Carlos Fernando Lima aponta que atualmente a instituição está mais forte e pondera que Aras tem muito mais investigações na mão do que o antes. “A Lava Jato está lá, mas ele vai fazer isso [engavetar] com parcimônia, sem alarde e sem pressa. Se não vai ser o engavetador, vai ser o procrastinador da República.”
Críticas à esquerda
Aras também enfrenta críticas à esquerda, inclusive de procuradores contrários à Lava Jato. Eugênio Aragão, membro do MP até 2017 e ex-ministro da Justiça no governo de Dilma Rousseff, é contundente: “No início eu disse que a escolha dele foi legítima [por não integrar a lista tríplice da ANPR]. Agora, o Bolsonaro escolhe alguém à sua imagem e semelhança, a escolha dele não podia ser de um cara bom.”
Mesmo desagradando a diferentes alas da procuradoria, Aragão não acredita em uma rebelião da classe, mas avalia que os “lavajatistas” devem dar mais trabalho a Aras. “Eles estavam perdidos porque de certa forma tinham apoiado o Moro, mas quando ele foi para o ministério, eles esperavam que o Bolsonaro teria consideração pelo MP, mas ele vai lá e coloca o Aras lá e trai o MP”.

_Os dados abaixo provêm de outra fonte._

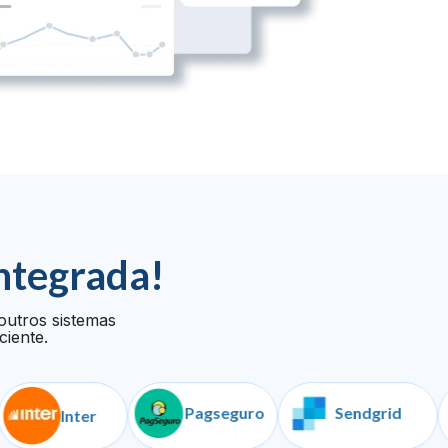
ntegrada!
outros sistemas
ciente.
Pagseguro
Sendgrid
Inter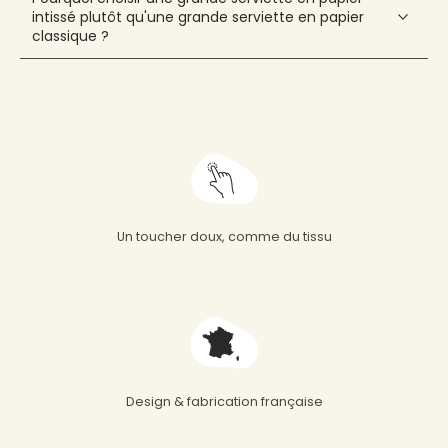
intissé plutôt qu'une grande serviette en papier
classique ?
Un toucher doux, comme du tissu
Design & fabrication française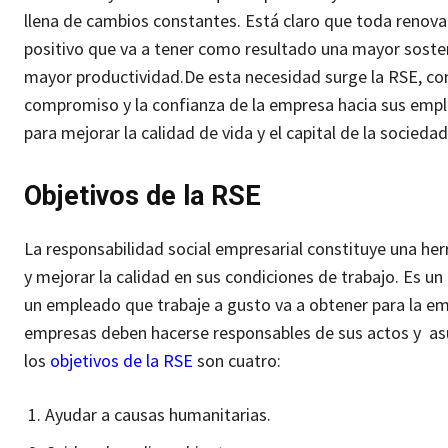
llena de cambios constantes. Está claro que toda reno
positivo que va a tener como resultado una mayor sosten
mayor productividad.
De esta necesidad surge la RSE, com
compromiso y la confianza de la empresa hacia sus emplea
para mejorar la calidad de vida y el capital de la sociedad
Objetivos de la RSE
La responsabilidad social empresarial constituye una her
y mejorar la calidad en sus condiciones de trabajo. Es un 
un empleado que trabaje a gusto va a obtener para la e
empresas deben hacerse responsables de sus actos y asu
los
objetivos de la RSE
son cuatro:
Ayudar a causas humanitarias.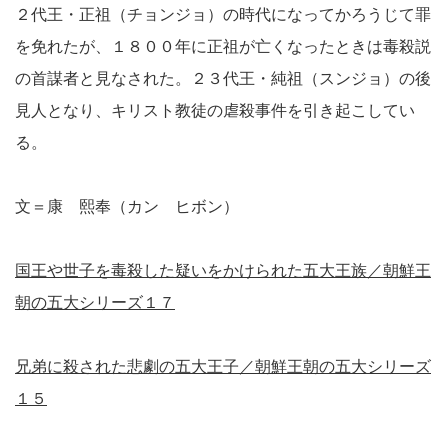
２代王・正祖（チョンジョ）の時代になってかろうじて罪
を免れたが、１８００年に正祖が亡くなったときは毒殺説
の首謀者と見なされた。２３代王・純祖（スンジョ）の後
見人となり、キリスト教徒の虐殺事件を引き起こしてい
る。
文＝康 熙奉（カン ヒボン）
国王や世子を毒殺した疑いをかけられた五大王族／朝鮮王
朝の五大シリーズ１７
兄弟に殺された悲劇の五大王子／朝鮮王朝の五大シリーズ
１５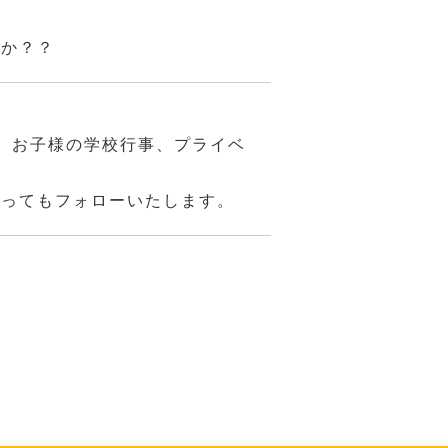
んか？？
、お子様の学校行事、プライベ
あってもフォローいたします。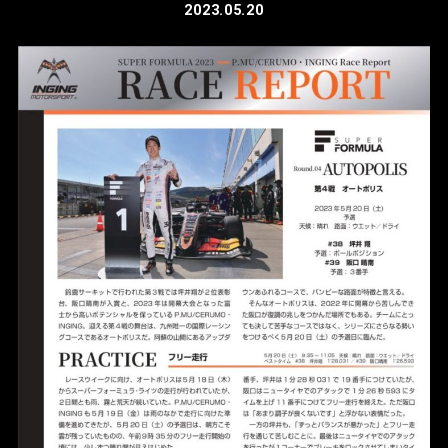
2023.05.20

Por um lado, diz o ex-ministro, eles não podiam se manifestar porque o Moro estava no governo e, por outro, porque Bolsonaro tinha nomeado Aras fora da lista tríplice fechada pela Associação Nacional dos Procuradores da República (ANPR), seguida pelos ex-presidentes Lula, Dilma e Michel Temer. “Essa situação agora clareou no momento da saída do Moro e todos eles viraram antibolsonaristas. Agora eles se tornaram mais ousados em relação ao Aras. Acho que com a saída do Moro ele terá mais trabalho com essa turma. E, por isso, talvez o Aras não pegue pesado com o Moro, porque sabe que vai ter dor de cabeça”, diz.
Outro integrante do Ministério Público Federal afirmou ao Congresso em Foco em condição de anonimato que Aras sempre priorizou sua bem-sucedida carreira de advogado na Bahia, que acumulou – com respaldo da lei – com a atuação como procurador da República. Mesmo assim, segundo esse interlocutor, ele nunca escondeu dos colegas que o grande sonho de sua vida era ocupar uma cadeira no Supremo Tribunal Federal (STF).

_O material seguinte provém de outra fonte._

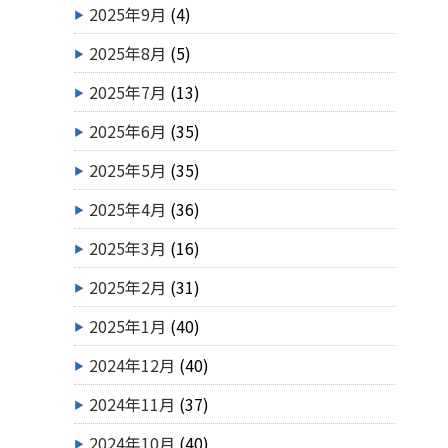
2025年9月
(4)
2025年8月
(5)
2025年7月
(13)
2025年6月
(35)
2025年5月
(35)
2025年4月
(36)
2025年3月
(16)
2025年2月
(31)
2025年1月
(40)
2024年12月
(40)
2024年11月
(37)
2024年10月
(40)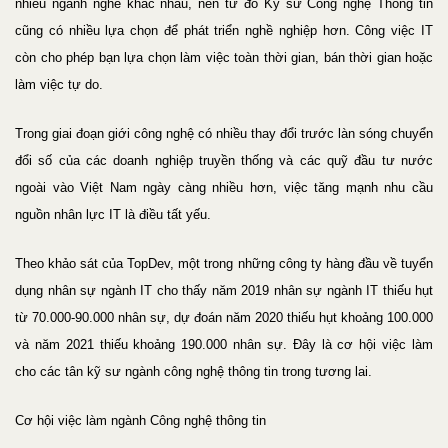
nhiều ngành nghề khác nhau, nên từ đó Kỹ sư Công nghệ Thông tin
cũng có nhiều lựa chọn để phát triển nghề nghiệp hơn. Công việc IT
còn cho phép bạn lựa chọn làm việc toàn thời gian, bán thời gian hoặc
làm việc tự do.
Trong giai đoạn giới công nghệ có nhiều thay đổi trước làn sóng chuyển
đổi số của các doanh nghiệp truyền thống và các quỹ đầu tư nước
ngoài vào Việt Nam ngày càng nhiều hơn, việc tăng mạnh nhu cầu
nguồn nhân lực IT là điều tất yếu.
Theo khảo sát của TopDev, một trong những công ty hàng đầu về tuyển
dụng nhân sự ngành IT cho thấy năm 2019 nhân sự ngành IT thiếu hụt
từ 70.000-90.000 nhân sự, dự đoán năm 2020 thiếu hụt khoảng 100.000
và năm 2021 thiếu khoảng 190.000 nhân sự. Đây là cơ hội việc làm
cho các tân kỹ sư ngành công nghệ thông tin trong tương lai.
Cơ hội việc làm ngành Công nghệ thông tin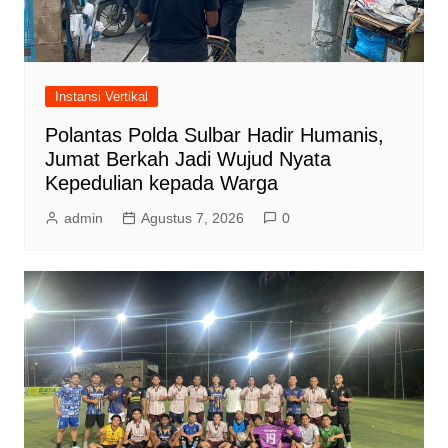
Instansi Vertikal
Polantas Polda Sulbar Hadir Humanis,
Jumat Berkah Jadi Wujud Nyata
Kepedulian kepada Warga
admin
Agustus 7, 2026
0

“Essa foi a carreira dele, falando aquilo que o freguês quer ouvir. Na época do PT era aquilo e hoje é isso. E ele só tem um sonho na vida dele que é ser ministro do STF e fará tudo para chegar lá. No momento em que Bolsonaro está forte, ele está ao lado do presidente, mas se Bolsonaro se enfraquecer e ele começar a ver que não tem chance de sobrevivência, rapidamente vai criar um protagonismo do outro lado. Se ele vir que a vaga vai ser distribuída pelo vice, ele rapidamente vai fazer o papel de derrubar o Bolsonaro”, avalia.
A posição de Aras
Em resposta às críticas dos procuradores, Augusto Aras afirmou que seu compromisso é “cumprir o biênio conferido ao procurador-geral da República com seus grandes desafios e múltiplas funções. Entre elas, chefiar o Ministério Público da União e presidir o Conselho Nacional do Ministério Público.”
O PGR diz ainda que seu empenho, neste momento, “está centrado no enfrentamento à epidemia da covid-19 e na preservação da ordem jurídica que mantém a democracia participativa em nosso país.”

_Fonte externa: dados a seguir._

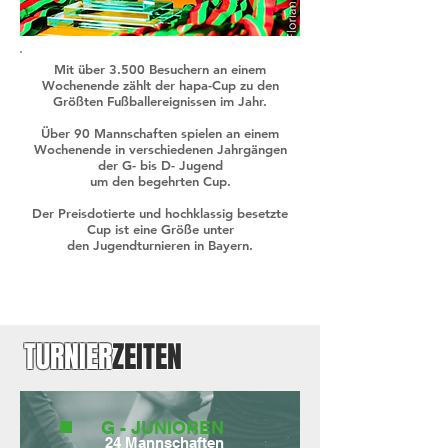
Mit über 3.500 Besuchern an einem
Wochenende zählt der hapa-Cup zu den
Größten Fußballereignissen im Jahr.
Über 90 Mannschaften spielen an einem
Wochenende in verschiedenen Jahrgängen
der G- bis D- Jugend
um den begehrten Cup.
Der Preisdotierte und hochklassig besetzte
Cup ist eine Größe unter
den Jugendturnieren in Bayern.
TURNIER
ZEITEN
G - JUNIOREN
24 M
annschaften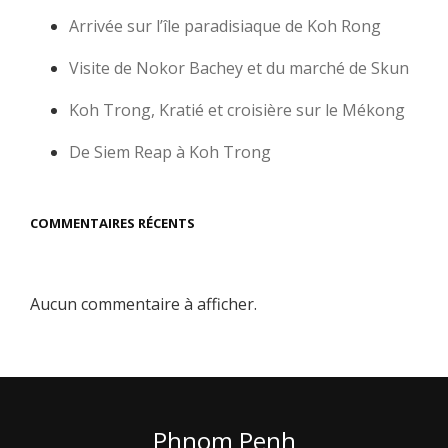
Arrivée sur l’île paradisiaque de Koh Rong
Visite de Nokor Bachey et du marché de Skun
Koh Trong, Kratié et croisière sur le Mékong
De Siem Reap à Koh Trong
COMMENTAIRES RÉCENTS
Aucun commentaire à afficher.
Phnom Penh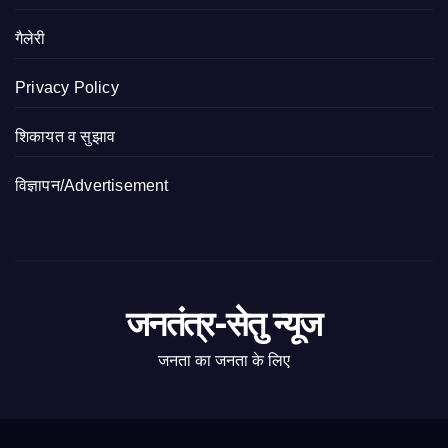
गैलेरी
Privacy Policy
शिकायत व सुझाव
विज्ञापन/Advertisement
जनतंत्र-सेतु न्यूज
जनता का जनता के लिए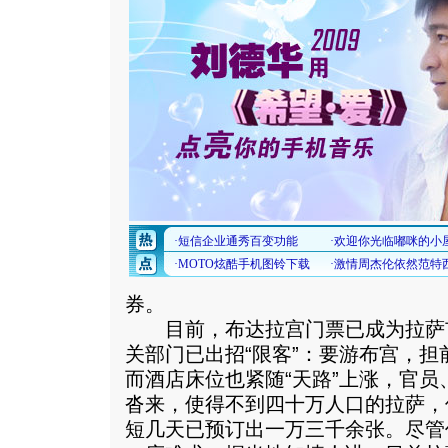
券。
目前，布达拉宫门票已成为拉萨市
关部门已出招“限客”：要游布宫，担
而酒店床位也紧随“天路”上涨，官员
沓来，使得不到四十万人口的拉萨，
短几天已预订出一万三千余张。尽管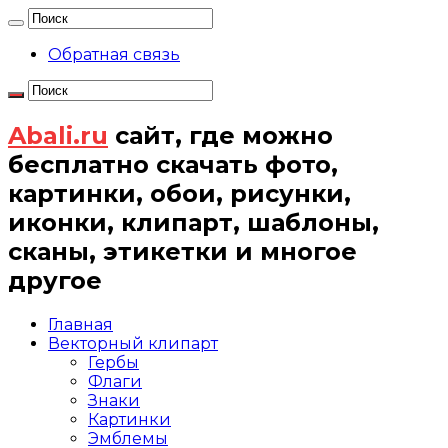
Обратная связь
Abali.ru
сайт, где можно
бесплатно скачать фото,
картинки, обои, рисунки,
иконки, клипарт, шаблоны,
сканы, этикетки и многое
другое
Главная
Векторный клипарт
Гербы
Флаги
Знаки
Картинки
Эмблемы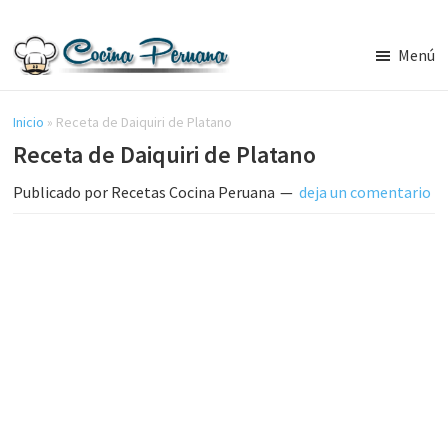
Saltar
Saltar
al
a
Menú
contenido
la
Recetas
principal
barra
de
Cocina
Inicio
»
Receta de Daiquiri de Platano
lateral
Peruana,
Receta de Daiquiri de Platano
principal
Recetas
de
Publicado por
Recetas Cocina Peruana
deja un comentario
Comida
Peruana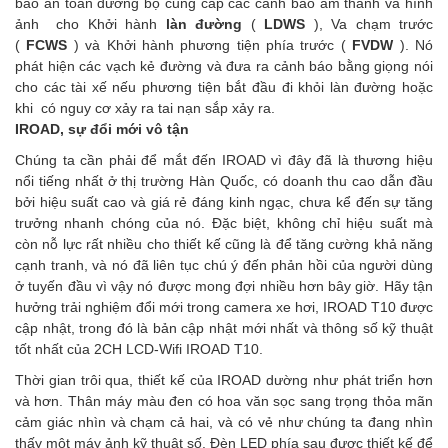
báo an toàn đường bộ cung cấp các cảnh báo âm thanh và hình
ảnh cho Khởi hành
làn đường
(
LDWS
), Va chạm trước
(
FCWS
) và Khởi hành phương tiện phía trước (
FVDW
). Nó
phát hiện các vạch kẻ đường và đưa ra cảnh báo bằng giọng nói
cho các tài xế nếu phương tiện bắt đầu đi khỏi làn đường hoặc
khi có nguy cơ xảy ra tai nạn sắp xảy ra.
IROAD, sự đổi mới vô tận
Chúng ta cần phải để mắt đến IROAD vì đây đã là thương hiệu
nổi tiếng nhất ở thị trường Hàn Quốc, có doanh thu cao dẫn đầu
bởi hiệu suất cao và giá rẻ đáng kinh ngạc, chưa kể đến sự tăng
trưởng nhanh chóng của nó. Đặc biệt, không chỉ hiệu suất mà
còn nỗ lực rất nhiều cho thiết kế cũng là để tăng cường khả năng
cạnh tranh, và nó đã liên tục chú ý đến phản hồi của người dùng
ở tuyến đầu vì vậy nó được mong đợi nhiều hơn bây giờ. Hãy tận
hưởng trải nghiệm đổi mới trong camera xe hơi, IROAD T10 được
cập nhật, trong đó là bản cập nhật mới nhất và thông số kỹ thuật
tốt nhất của 2CH LCD-Wifi IROAD T10.
Thời gian trôi qua, thiết kế của IROAD dường như phát triển hơn
và hơn. Thân máy màu đen có hoa văn sọc sang trọng thỏa mãn
cảm giác nhìn và chạm cả hai, và có vẻ như chúng ta đang nhìn
thấy một máy ảnh kỹ thuật số. Đèn LED phía sau được thiết kế để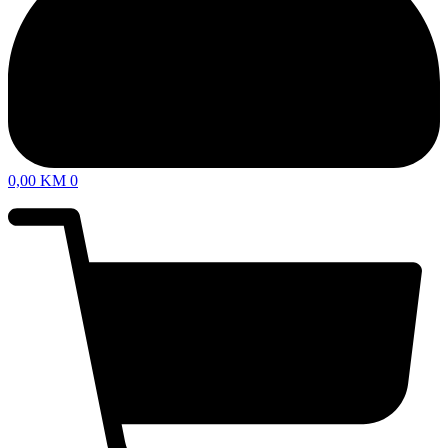
0,00
KM
0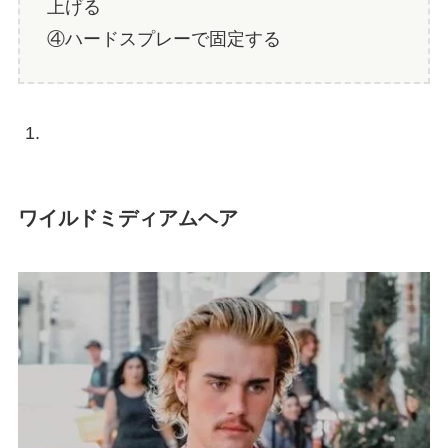
上げる
④ハードスプレーで固定する
ワイルドミディアムヘア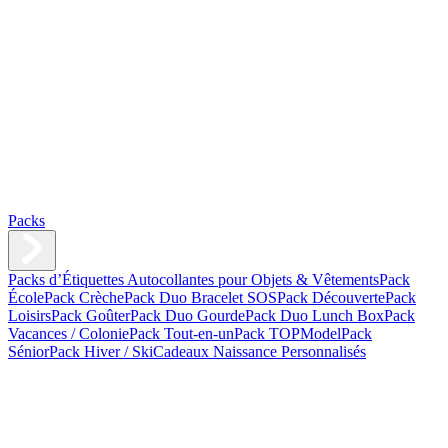
Packs
Packs d’Étiquettes Autocollantes pour Objets & Vêtements
Pack
École
Pack Crèche
Pack Duo Bracelet SOS
Pack Découverte
Pack
Loisirs
Pack Goûter
Pack Duo Gourde
Pack Duo Lunch Box
Pack
Vacances / Colonie
Pack Tout-en-un
Pack TOPModel
Pack
Sénior
Pack Hiver / Ski
Cadeaux Naissance Personnalisés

Com relação ao processo do ex-ministro Sergio Moro, o PGR defendeu que “se não quisesse investigar, não teria pedido abertura de inquérito. Todas as diligências apontadas pelo ex-ministro como sendo necessárias para elucidar os fatos foram prontamente solicitadas ao Supremo Tribunal Federal e estão sendo acompanhadas pela equipe da PGR.”